** Brief **
Can you pick up the article below about the 2012 animated turtle film sequel and carry it on from its last line?

** Quoted text **
------------------------------------------------

A Turtle's Tale 2: Sammy's Escape from Paradise (titled Sammy's Great Escape in the UK, Sammy 2: Escape from Paradise everywhere else; Sammy's avonturen 2, literally "Sammy's adventures 2") is a 2012 animated film sequel to the 2010 animated film A Turtle's Tale: Sammy's Adventures. The sequel features the voice talents of Kaitlyn Maher, Khary Payton and Carlos Alazraqui.

==Plot==
Sammy and Ray are supervising their new grandchildren, when seagulls attack them and both Sammy and Ray and two of their grandchildren Ella and Ricky are captured on trawler net. While Ella and Ricky are separated and sent to the seabed, Sammy and Ray are taken to an aquarium with Lulu, a crazy lobster and Jimbo a bug-eyed blobfish. Escape plans are run and tried by the leading seahorse Big D. Ella and Ricky set out with Annabel and Margaret, the pink octopus mother and daughter in order to rescue their grandfathers, getting chased by a pair of barracudas when they get there. After much communication trouble, Ella and Ricky interpret from Sammy that in order to escape the aquarium several squids expel ink into the ventilation system, while all the aquarium inhabitants play dead. Before initiating the escape plan, Sammy and Ray get the tyrannical Big D out of the way. The reluctant aquarium manager opens the emergency doors allowing all sea creatures out to freedom.

==Cast==
- Alan Shearman as Sammy, an elderly Green sea turtle who is Shelly's husband and Ella's grandfather.
- Khary Payton (Thomas Lee) as Ray, an elderly Leatherback sea turtle who is Rita's husband and Ricky's grandfather.
- Kaitlyn Maher as Ella, a baby Green sea turtle who is Shelly and Sammy's granddaughter.
- Carter Hastings as Ricky, a baby Leatherback sea turtle who is Rita and Ray's grandson.

------------------------------------------------

** Dataset **
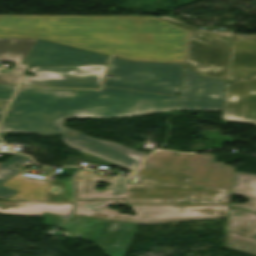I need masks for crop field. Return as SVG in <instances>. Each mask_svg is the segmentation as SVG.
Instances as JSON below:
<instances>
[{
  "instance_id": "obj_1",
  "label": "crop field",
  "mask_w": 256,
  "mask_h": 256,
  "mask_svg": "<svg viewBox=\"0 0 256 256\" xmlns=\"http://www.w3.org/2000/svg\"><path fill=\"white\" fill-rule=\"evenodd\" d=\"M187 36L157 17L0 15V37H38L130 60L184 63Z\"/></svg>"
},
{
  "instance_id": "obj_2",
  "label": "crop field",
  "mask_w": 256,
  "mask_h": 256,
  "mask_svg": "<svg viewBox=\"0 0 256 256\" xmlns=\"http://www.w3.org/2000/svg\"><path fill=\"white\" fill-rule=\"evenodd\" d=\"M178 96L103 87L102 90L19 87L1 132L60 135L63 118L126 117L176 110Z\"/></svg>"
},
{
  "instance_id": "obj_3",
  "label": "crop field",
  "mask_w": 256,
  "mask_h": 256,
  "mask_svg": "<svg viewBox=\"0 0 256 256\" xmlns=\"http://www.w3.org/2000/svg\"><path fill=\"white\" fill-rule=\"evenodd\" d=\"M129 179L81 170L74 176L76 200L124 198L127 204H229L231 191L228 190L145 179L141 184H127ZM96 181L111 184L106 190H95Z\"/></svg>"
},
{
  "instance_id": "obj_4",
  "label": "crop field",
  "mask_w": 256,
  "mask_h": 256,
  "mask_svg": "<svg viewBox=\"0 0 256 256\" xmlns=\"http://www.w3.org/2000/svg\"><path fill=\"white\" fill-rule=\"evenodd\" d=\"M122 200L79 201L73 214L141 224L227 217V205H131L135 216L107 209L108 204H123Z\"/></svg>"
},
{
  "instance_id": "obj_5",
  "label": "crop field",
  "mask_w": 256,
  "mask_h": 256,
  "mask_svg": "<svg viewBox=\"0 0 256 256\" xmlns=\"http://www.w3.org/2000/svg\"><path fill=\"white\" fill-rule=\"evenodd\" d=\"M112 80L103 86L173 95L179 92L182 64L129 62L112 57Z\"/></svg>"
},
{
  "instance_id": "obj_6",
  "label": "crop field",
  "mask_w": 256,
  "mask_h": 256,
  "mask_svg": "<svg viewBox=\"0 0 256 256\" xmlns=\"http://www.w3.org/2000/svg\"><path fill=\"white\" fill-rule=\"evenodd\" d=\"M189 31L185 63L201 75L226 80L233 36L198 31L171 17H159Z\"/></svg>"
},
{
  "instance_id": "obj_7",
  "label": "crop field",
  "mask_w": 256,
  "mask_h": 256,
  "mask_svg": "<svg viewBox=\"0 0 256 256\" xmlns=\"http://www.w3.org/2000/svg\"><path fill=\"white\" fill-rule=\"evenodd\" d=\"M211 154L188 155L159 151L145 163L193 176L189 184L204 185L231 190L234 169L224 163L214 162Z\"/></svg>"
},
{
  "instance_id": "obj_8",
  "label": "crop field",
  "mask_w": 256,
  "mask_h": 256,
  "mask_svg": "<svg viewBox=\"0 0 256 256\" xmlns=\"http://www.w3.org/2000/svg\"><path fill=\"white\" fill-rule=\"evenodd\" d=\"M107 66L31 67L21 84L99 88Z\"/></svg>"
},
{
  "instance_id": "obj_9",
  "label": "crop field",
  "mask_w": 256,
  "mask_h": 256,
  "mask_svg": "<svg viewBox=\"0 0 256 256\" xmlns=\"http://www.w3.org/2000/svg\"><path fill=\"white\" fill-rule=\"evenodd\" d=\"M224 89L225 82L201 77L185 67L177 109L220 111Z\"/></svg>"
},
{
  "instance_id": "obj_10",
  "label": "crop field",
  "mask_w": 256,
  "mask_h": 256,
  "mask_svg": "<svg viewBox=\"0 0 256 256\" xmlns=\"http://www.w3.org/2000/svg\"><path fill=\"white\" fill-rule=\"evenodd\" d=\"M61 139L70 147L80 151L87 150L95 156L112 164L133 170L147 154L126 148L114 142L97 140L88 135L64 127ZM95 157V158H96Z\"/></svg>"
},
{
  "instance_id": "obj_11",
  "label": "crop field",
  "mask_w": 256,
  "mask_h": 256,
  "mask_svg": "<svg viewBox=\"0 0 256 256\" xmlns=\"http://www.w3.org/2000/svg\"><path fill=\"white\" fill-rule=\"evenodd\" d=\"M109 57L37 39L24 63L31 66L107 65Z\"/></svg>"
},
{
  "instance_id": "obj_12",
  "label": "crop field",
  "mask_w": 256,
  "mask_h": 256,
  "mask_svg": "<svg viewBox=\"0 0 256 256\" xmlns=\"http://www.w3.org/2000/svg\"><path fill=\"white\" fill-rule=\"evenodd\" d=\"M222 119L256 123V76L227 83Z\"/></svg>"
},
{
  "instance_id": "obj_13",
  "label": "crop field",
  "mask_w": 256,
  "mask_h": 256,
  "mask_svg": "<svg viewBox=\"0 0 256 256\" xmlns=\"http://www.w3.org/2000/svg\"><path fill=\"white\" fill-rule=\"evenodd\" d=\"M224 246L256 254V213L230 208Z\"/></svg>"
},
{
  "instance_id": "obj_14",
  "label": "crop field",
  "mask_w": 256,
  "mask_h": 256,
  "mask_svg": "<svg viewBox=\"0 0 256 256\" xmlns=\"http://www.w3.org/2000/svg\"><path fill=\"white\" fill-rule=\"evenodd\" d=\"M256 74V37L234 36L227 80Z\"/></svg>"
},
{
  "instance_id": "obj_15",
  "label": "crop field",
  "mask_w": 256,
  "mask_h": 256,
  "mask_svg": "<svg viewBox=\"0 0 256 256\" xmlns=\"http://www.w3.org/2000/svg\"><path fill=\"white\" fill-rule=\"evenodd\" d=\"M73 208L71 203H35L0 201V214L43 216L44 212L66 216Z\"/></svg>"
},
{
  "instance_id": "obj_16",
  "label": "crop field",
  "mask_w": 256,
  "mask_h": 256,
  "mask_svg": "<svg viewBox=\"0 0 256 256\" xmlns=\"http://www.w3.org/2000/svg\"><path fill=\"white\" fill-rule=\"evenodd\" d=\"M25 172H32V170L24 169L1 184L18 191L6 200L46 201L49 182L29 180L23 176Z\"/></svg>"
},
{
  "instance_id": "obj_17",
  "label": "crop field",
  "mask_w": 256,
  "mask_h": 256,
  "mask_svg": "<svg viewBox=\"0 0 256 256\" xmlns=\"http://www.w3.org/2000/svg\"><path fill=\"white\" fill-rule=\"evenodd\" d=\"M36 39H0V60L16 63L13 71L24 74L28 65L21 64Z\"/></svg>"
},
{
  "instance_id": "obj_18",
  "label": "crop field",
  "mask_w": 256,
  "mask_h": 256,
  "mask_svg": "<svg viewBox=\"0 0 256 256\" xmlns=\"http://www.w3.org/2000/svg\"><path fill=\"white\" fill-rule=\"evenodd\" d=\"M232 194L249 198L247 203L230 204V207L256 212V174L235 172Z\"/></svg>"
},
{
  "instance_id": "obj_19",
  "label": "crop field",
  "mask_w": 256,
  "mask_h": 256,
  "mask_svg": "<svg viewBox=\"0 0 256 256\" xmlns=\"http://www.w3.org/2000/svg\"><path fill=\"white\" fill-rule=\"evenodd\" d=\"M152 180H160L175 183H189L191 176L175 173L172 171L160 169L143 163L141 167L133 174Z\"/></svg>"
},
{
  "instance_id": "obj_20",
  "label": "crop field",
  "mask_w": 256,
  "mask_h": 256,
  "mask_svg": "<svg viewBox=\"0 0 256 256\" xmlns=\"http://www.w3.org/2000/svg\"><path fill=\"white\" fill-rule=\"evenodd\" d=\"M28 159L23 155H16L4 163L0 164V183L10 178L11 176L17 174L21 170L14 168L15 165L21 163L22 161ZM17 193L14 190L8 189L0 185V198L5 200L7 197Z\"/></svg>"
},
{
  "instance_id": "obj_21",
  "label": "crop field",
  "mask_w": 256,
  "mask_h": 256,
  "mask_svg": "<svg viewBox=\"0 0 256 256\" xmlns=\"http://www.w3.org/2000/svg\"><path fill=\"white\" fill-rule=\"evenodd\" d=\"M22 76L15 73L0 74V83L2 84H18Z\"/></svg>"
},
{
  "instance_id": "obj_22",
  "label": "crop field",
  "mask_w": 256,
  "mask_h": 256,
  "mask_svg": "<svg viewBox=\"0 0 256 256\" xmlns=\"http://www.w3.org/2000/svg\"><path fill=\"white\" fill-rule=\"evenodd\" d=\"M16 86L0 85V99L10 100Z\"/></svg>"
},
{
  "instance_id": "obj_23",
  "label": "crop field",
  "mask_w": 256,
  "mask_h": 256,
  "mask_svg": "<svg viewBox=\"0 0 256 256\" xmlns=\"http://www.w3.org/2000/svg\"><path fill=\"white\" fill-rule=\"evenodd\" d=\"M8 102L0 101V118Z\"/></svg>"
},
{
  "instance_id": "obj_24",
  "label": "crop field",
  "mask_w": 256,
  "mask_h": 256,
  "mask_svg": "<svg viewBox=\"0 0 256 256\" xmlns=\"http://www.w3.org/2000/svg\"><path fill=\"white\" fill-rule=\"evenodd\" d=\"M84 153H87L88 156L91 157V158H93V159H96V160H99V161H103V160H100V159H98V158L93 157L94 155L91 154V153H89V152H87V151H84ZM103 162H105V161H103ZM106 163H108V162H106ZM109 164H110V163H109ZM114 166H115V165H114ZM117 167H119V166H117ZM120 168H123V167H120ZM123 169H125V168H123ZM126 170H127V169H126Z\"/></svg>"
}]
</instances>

------------------------------------------------

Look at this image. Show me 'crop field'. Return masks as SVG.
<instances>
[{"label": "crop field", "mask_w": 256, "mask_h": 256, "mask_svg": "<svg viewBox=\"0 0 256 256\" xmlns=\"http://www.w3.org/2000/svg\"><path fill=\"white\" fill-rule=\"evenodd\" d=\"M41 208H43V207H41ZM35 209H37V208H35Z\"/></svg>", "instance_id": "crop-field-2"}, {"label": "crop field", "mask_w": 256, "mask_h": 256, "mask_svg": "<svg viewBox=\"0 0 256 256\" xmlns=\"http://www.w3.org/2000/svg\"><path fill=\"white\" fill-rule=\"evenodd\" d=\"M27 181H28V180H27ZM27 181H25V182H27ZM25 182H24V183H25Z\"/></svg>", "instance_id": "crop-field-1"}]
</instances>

------------------------------------------------

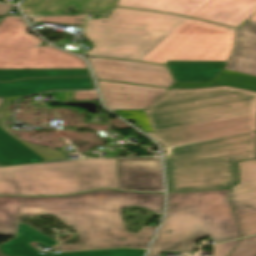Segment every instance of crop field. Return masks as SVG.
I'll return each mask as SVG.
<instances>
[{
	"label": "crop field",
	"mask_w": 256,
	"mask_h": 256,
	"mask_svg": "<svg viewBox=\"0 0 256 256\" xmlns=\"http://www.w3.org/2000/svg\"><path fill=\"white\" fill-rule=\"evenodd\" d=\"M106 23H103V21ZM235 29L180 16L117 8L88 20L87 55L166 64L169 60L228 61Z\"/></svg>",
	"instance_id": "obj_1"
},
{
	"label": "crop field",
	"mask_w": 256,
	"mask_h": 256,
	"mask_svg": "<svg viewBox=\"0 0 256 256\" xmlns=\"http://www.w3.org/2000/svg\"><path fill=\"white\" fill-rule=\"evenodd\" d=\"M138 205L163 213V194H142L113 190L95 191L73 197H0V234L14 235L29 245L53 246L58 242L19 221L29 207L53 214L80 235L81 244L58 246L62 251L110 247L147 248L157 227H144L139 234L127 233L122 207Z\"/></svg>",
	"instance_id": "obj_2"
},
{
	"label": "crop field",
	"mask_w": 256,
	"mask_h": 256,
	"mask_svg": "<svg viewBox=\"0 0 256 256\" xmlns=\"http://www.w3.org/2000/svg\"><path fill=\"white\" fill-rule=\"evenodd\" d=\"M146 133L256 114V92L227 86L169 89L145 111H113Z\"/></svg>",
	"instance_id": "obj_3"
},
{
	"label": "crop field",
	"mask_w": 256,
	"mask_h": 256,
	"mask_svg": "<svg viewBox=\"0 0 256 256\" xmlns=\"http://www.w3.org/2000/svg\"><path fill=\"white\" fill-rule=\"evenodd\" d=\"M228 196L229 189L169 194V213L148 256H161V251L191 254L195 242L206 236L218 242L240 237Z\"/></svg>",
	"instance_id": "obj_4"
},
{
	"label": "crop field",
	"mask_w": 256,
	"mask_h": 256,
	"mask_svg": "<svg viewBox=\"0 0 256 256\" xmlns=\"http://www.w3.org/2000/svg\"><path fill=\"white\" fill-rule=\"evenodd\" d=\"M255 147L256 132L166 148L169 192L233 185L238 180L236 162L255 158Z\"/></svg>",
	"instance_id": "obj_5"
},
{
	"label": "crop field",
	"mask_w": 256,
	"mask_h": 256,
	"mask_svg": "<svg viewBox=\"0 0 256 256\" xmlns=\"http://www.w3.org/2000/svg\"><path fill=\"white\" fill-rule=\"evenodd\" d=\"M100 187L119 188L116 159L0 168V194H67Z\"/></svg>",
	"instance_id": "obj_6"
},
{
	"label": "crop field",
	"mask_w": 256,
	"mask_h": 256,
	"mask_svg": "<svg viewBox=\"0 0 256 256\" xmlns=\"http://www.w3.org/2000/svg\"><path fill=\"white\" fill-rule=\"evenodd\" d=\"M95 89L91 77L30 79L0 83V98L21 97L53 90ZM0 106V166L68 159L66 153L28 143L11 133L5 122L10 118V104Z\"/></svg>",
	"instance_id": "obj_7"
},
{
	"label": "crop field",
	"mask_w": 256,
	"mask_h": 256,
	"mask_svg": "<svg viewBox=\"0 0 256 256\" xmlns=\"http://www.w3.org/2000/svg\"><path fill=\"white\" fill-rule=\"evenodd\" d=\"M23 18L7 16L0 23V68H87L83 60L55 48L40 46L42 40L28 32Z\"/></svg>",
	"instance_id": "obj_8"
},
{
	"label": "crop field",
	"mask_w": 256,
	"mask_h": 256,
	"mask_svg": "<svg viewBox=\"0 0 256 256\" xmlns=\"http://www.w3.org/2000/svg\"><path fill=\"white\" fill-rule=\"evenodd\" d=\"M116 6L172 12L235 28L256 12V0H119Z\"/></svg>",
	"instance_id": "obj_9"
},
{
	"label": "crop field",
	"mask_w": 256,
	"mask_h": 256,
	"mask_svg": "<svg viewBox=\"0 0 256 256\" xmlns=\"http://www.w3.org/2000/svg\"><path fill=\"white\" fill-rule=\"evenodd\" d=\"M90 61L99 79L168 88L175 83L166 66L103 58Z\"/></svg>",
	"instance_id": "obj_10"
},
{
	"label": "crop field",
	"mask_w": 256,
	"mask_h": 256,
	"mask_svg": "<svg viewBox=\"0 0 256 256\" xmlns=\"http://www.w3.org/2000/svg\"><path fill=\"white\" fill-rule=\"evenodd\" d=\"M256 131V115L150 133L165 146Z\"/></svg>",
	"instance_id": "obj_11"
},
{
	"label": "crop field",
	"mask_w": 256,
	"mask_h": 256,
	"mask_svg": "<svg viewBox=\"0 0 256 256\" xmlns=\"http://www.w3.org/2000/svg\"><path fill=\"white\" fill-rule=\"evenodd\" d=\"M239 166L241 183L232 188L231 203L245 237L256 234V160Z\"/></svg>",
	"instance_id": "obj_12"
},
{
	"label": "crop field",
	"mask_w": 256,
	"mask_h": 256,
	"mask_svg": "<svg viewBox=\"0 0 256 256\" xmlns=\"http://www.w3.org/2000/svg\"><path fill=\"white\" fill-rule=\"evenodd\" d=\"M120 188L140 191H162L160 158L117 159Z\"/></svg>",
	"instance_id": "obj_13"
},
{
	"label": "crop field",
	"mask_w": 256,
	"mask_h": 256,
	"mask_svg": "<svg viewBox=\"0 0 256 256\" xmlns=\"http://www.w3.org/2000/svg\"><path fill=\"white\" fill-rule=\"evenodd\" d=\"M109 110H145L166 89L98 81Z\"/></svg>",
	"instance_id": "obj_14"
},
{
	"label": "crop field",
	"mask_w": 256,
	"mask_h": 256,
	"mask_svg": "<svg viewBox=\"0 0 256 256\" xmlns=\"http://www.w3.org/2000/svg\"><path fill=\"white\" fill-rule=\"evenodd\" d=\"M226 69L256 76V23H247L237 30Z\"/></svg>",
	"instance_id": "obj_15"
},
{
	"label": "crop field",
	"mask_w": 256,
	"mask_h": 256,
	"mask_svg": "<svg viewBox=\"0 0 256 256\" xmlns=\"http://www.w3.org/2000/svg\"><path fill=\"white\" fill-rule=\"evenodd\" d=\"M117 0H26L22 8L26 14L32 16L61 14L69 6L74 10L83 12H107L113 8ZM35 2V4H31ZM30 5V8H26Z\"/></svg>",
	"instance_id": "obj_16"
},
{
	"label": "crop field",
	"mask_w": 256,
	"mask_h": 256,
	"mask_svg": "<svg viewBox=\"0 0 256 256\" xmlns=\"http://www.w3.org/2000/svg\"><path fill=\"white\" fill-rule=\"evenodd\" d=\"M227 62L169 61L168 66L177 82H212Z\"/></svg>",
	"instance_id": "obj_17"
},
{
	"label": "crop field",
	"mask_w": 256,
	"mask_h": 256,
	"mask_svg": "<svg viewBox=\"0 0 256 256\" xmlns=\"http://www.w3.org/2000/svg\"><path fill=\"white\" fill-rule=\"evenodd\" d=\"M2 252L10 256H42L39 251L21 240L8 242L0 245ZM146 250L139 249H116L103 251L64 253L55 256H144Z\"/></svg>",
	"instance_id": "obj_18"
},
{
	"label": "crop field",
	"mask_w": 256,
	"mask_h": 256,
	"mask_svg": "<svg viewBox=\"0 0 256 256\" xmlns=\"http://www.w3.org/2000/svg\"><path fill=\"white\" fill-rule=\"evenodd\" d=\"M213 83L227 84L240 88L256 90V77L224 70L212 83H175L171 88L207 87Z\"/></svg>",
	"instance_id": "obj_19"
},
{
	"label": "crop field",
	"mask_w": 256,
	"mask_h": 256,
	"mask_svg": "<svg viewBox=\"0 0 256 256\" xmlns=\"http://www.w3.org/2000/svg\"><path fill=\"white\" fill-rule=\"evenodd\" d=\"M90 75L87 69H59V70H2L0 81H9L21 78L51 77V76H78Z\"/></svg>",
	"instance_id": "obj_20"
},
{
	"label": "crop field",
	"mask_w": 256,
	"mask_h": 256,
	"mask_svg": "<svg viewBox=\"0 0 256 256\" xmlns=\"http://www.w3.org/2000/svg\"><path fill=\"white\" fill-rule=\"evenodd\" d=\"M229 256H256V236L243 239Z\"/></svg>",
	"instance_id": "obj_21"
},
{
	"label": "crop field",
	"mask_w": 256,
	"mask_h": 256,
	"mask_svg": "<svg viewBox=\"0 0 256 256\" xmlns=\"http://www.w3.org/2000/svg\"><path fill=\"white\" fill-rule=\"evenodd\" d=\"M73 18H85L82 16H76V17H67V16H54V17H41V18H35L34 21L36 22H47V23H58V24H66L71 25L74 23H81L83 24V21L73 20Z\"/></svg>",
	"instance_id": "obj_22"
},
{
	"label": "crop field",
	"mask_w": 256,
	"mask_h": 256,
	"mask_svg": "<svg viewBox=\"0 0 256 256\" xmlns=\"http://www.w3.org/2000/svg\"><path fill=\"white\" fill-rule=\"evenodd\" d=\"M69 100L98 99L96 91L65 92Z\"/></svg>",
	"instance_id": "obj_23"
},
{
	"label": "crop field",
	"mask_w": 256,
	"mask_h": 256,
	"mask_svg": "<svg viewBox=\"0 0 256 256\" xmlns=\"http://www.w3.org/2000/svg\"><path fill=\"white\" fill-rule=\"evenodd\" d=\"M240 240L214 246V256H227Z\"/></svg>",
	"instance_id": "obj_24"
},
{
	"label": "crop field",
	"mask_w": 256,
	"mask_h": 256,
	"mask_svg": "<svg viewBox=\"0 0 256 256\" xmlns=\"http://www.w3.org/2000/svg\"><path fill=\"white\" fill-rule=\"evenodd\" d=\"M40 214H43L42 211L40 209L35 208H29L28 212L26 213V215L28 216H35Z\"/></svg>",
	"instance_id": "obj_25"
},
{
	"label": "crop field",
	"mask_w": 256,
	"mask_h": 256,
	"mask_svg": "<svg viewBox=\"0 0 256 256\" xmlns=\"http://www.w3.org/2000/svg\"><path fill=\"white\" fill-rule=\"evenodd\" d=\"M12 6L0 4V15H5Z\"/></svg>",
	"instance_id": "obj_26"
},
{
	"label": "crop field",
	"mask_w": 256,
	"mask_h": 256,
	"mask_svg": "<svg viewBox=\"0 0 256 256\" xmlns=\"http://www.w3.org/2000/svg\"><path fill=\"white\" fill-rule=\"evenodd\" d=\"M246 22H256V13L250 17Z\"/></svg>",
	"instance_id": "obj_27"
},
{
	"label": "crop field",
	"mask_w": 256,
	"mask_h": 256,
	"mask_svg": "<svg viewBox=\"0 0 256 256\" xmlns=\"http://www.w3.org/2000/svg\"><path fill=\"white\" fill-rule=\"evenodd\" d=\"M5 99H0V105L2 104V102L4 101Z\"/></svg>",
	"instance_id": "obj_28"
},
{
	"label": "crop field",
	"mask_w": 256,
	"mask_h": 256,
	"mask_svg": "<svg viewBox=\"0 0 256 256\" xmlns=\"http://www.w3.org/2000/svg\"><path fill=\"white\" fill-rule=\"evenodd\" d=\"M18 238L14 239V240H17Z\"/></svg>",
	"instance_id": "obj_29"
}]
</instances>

------------------------------------------------

** Task result **
- Dino Andrade as Manuel, Spanish-accented hogfish, the Consuelo's husband.
- Alanna Ubach as Consuelo, a hogfish, who is Manuel's wife and Rosie a female elderly Magellanic penguin.
- Carlos Alazraqui as Big D, a villainous Barbour's seahorse who acts as a leader to the tank's inhabitants and Maurice, a male elderly Magellanic penguin.
- Camille Labadie as Annabel, a pink baby octopus.
- Bridget Hoffman as Margaret, Annabel's mother.
- Joe J. Thomas as Lulu, a crazy lobster.
- Jeff Dunham (Bill Parks) as Jimbo, a blobfish.
- Jaylen Ahmadyar as Manager.

===Additional voices===
- Cinda Adams as Veterinarian
- Robin Atkin Downes as Diver
- Roxanne Reese as Rita an Leatherback sea turtle who is Ray's wife and Ricky's grandmother
- Grey DeLisle as Shelly, a Green sea turtle who is Sammy's wife and Ella's grandmother
- Cam Clarke as Seagull 1
- Kyle Hebert as Seagull 2
- Douglas Ryan Roth as Seagull 3
- Lex Lang as Big Frenchman
- Michael McConnohie as Security Guard
- Mari Devon as Female Patron 1 (American Woman)
- Keegan Cameron Thomas as Female Patron 1's Son (American Boy)
- Elisa Gabrielli as Female Patron 2
- Joey D'Auria as Marco, a French-accented Green moray who is one of Big D's henchmen
- John Kassir as Phillippe a French-accented Green moray who is one of the Big D's henchmen as well as Seagull 4
- Darren Capozzi as Tremaine
- Eric Bauza and Jimmy Zoppi as a pair of unnamed Rayfish brothers who attempted to escape from the tank by hadding inside of a dolphin's mouth, but they ended up eaten by barracudas.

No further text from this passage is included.